RACING: Punters are proved right as Derby winner sees off his rivals, reports Paul Wheeler
Just how good is Sea The Stars? Until someone can come up with a horse who can test him we may never quite know. He may have a little way to go to claim a place in the pantheon of excellence, but he is certainly proving himself a cut above other recent Derby winners as he cast a long shadow on the Coral-Eclipse Stakes at Sandown Park yesterday.
The concept behind the Derby was to discover the best three-year-old colt in training but something has been going wrong with what used to be an infallible system as the previous six winners had been beaten next time out, but Sea The Stars had looked the real deal at Epsom and it was a case of promise delivered.
The tub-thumpers had been on overtime last week trying to extol the chances of Conduit and Rip Van Winkle but punters were only interested in backing one horse and levered Sea The Stars in to 4-7 to follow the path of Nashwan that would take him from the 2000 Guineas to the Derby and then this clash of the generations, neatly forgetting that the last four Derby winners who had tried to win the Eclipse had all come up short.
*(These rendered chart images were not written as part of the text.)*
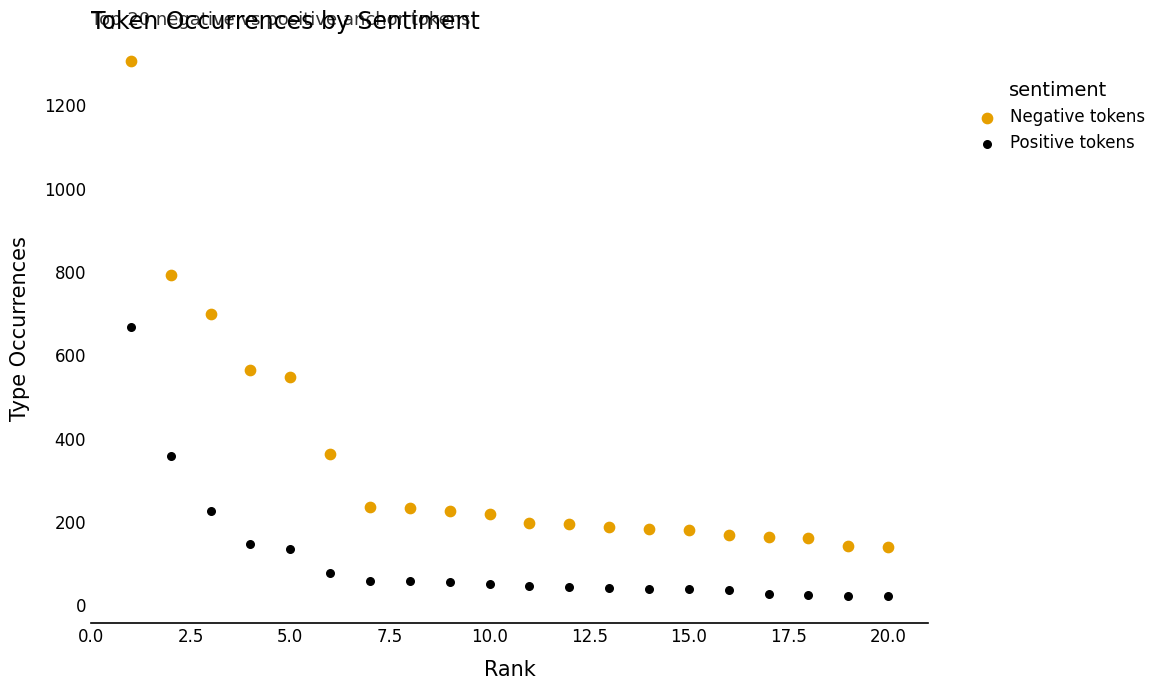

Across all data points, what is the range of X values (max minus min)?

19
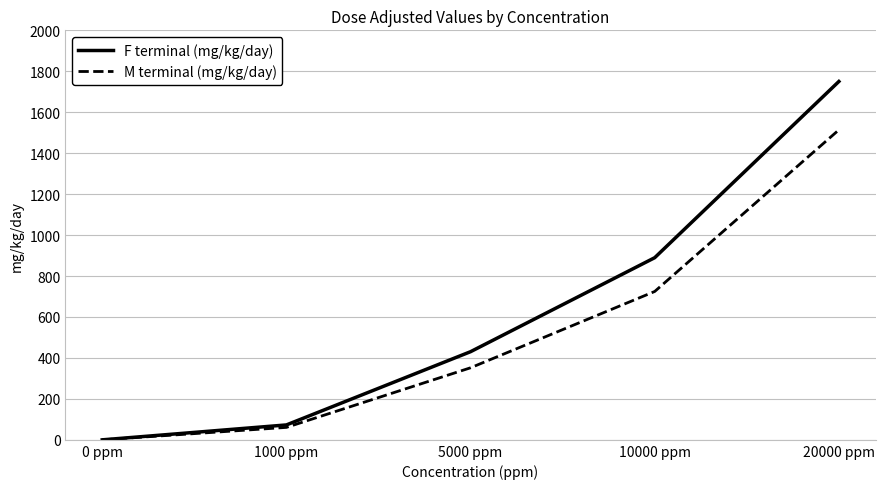

Is it true that F terminal (mg/kg/day) equals 72.8 at 1000 ppm?

True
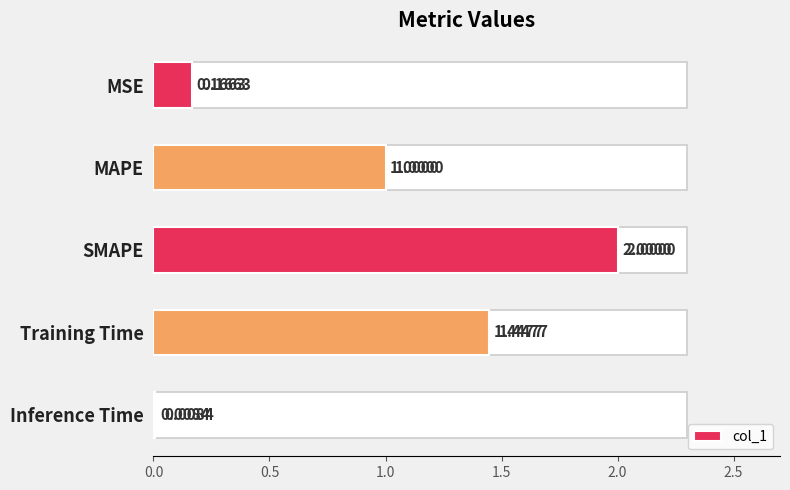

What is the sum of all values?

4.6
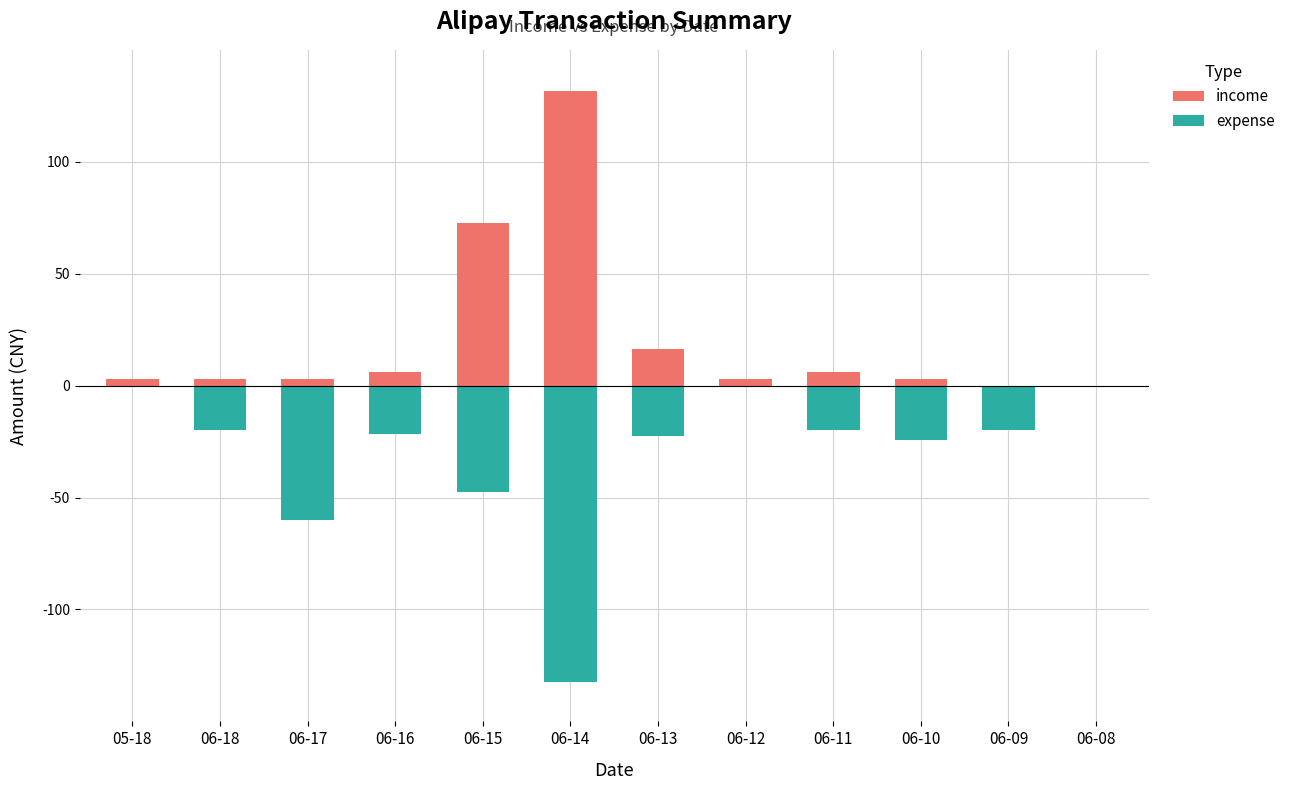

Rank the categories by income value from highest to lowest.

06-14, 06-15, 06-13, 06-16, 06-11, 06-10, 06-17, 06-12, 05-18, 06-18, 06-09, 06-08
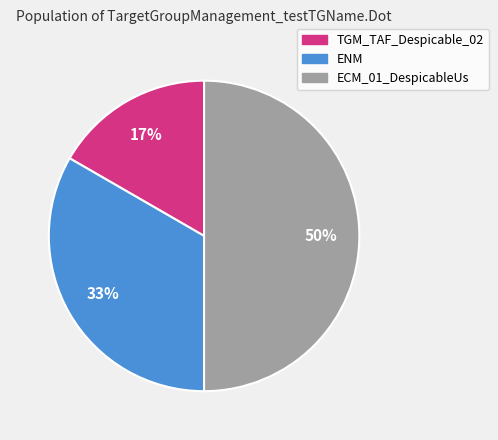

Which slice is the smallest?

TGM_TAF_Despicable_02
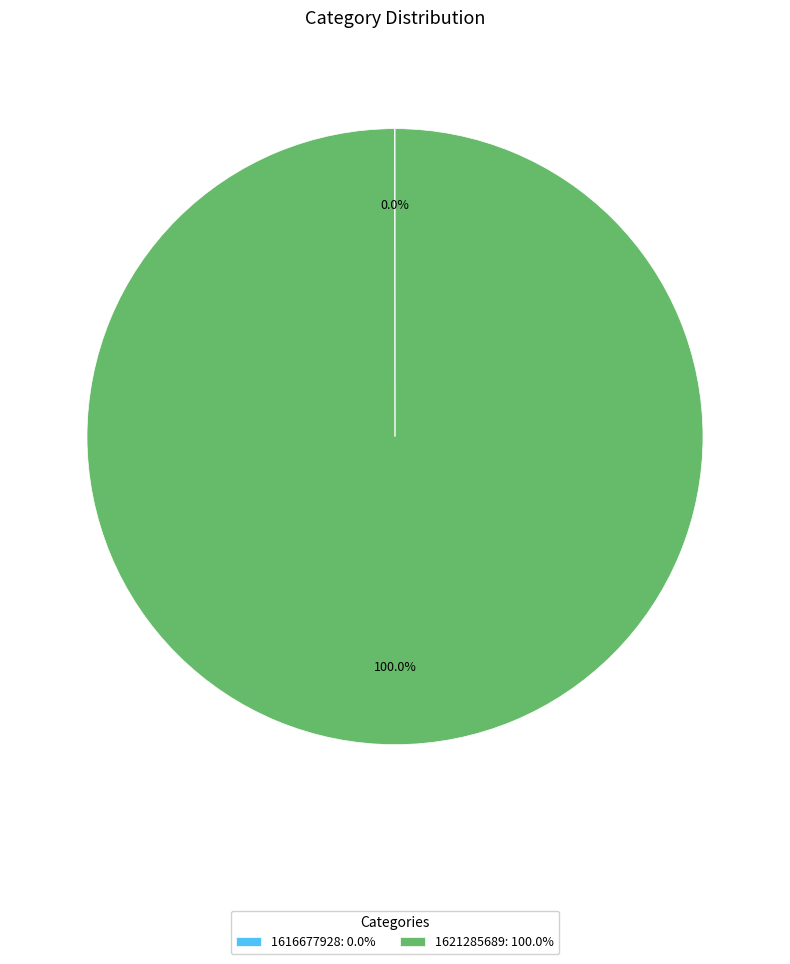

What percentage is the 1621285689 slice, to the nearest percent?

100%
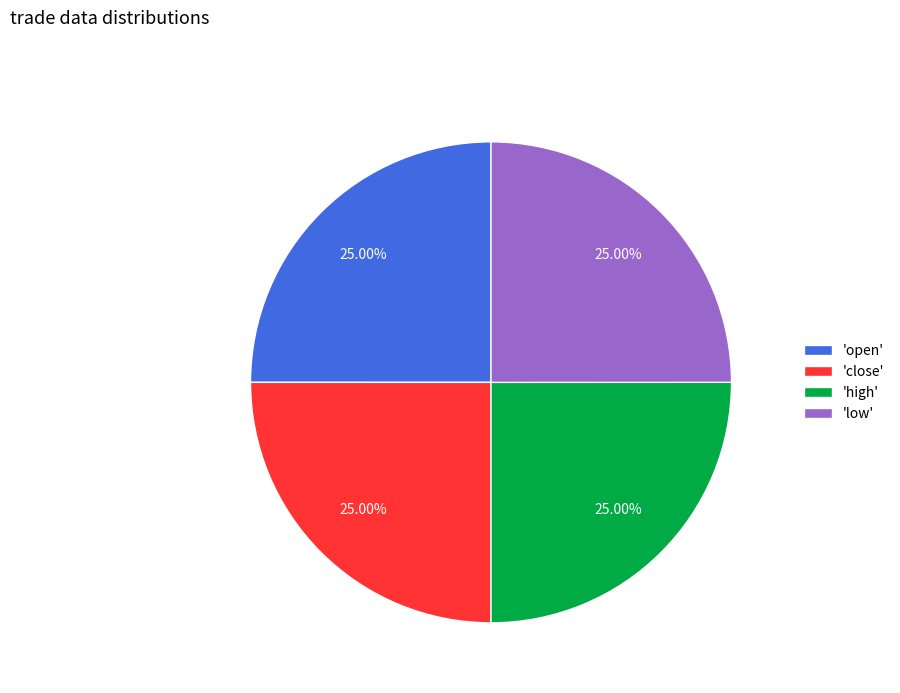

Is there a majority slice in this chart?

No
With three pacemakers, supplied by the connections of both Conduit and Rip Van Winkle, Sea The Stars should not have been short of targets to chase from the stalls but he still flew out of the gates like a sprinter until Michael Kinane managed to persuade him to settle and allow Lang Shining and Set Sail to get on with their allotted task.
They took off four lengths clear of Malibu Bay, who was in turn tracked by Sea The Stars, leaving Rip Van Winkle and Conduit to take up a watching brief down the back straight. By the home straight Kinane had seen enough and eased Sea The Stars from his position on the rail to lead with more than two furlongs to run.
"I was in front too soon - ideally I wanted to be getting there at the furlong marker - but the opportunity was there," he said. "I couldn't sit and take a pull two-and-a-half down and give them the momentum."
Sea The Stars had the momentum but he had also put himself in the firing line and Jimmy Fortune, whom Aidan O'Brien had picked to ride Rip Van Winkle in place of the suspended Johnny Murtagh, was ready to pull the trigger and Ryan Moore still fancied his chances of a shot on Conduit.
Moore always looked to be firing blanks as Conduit never quite got into the contest but Fortune threw down the challenge in the last furlong. However, he was never really on terms. There may have been only a length separating Sea The Stars and Rip Van Winkle - with Conduit a four-and-a-half length third - but if Kinane ever had any doubts he hid them well.
"He just dossed a bit in front but my fella always finds something. He hasn't had a hard race. This is probably as much as he's blown because we were going proper racing pace and he was under the gun a bit."
Kinane, at 50, may have reached a time in life when most regard competitive sport as something best watched but the Irishman, who endured a rare blank in Group One races last year, showed no signs of flagging.
"Since the first day I sat on him I just couldn't believe he'd come along," he said with all the enthusiasm of a teenage apprentice.
"He has a great presence. I don't think you need to be a great judge of a horse to see that. He does catch the eye and he knows it - he ticks all the boxes."
As he ticks off the glittering prizes, John Oxx is left with a trainer's dream of deciding which big race is next on the list. The Irish Champion Stakes is high on the agenda with possibly the King George VI and Queen Elizabeth Stakes or the Juddmonte Inter-national beforehand, and few worries in between.
"The good ones tend to be very straightforward," Oxx said. "This horse could go any distance. Mick says he's so fast in the first four furlongs he jumps out and wants to tank along. But you can't pull him back, you've got to let him bowl along."
"He'd jump out and run in a sprint," Oxx added with a dead-pan punchline: "I know I'm sounding a bit like Aidan O'Brien when I say that but it's actually the reality with this one."